_Task details_
Some of the lines below need repeating. Reproduce exactly those between the lines holding "Table 1. Ultimate" and "Figure 1 . Flowchart", inclusive.

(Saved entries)
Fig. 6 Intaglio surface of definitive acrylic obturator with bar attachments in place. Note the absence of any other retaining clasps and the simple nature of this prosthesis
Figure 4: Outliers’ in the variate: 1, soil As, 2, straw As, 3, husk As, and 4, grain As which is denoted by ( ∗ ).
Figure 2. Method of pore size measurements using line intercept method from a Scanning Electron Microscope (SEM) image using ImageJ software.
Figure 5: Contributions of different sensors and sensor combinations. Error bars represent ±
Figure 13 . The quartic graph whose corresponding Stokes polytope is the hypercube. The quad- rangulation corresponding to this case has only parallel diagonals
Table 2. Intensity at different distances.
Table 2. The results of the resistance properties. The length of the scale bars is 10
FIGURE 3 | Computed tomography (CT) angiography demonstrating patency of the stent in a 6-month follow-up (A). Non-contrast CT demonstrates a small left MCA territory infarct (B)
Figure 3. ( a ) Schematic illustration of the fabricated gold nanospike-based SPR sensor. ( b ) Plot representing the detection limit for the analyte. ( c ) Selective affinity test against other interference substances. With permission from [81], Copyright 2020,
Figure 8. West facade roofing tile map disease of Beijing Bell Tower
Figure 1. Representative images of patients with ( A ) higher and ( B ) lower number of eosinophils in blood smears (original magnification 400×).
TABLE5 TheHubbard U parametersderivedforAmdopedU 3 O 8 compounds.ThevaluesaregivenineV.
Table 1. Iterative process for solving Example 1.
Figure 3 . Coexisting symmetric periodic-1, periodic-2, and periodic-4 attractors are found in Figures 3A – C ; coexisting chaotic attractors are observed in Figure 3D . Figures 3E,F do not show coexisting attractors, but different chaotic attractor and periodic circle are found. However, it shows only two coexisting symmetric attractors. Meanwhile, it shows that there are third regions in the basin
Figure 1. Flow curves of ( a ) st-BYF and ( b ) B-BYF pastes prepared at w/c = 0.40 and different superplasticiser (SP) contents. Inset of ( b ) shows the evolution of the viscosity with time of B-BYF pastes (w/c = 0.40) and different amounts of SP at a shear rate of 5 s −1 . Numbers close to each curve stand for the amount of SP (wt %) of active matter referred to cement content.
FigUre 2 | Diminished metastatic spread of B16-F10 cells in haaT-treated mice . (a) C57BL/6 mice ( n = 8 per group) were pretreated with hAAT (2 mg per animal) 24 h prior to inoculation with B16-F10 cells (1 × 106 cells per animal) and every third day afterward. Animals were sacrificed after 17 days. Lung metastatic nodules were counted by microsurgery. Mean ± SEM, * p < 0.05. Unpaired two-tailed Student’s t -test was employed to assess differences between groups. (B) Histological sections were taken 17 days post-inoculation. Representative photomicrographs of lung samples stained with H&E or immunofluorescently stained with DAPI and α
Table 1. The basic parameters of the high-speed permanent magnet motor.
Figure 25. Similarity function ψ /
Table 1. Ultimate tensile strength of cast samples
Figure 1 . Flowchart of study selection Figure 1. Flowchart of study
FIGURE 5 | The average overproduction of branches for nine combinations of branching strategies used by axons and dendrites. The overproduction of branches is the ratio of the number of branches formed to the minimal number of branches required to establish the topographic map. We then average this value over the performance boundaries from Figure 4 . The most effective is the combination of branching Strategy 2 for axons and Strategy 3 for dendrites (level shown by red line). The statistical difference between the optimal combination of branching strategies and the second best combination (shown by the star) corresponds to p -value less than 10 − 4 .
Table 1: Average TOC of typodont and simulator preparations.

_Solution below_
Table 1. Ultimate tensile strength of cast samples
Figure 1 . Flowchart of study selection Figure 1. Flowchart of study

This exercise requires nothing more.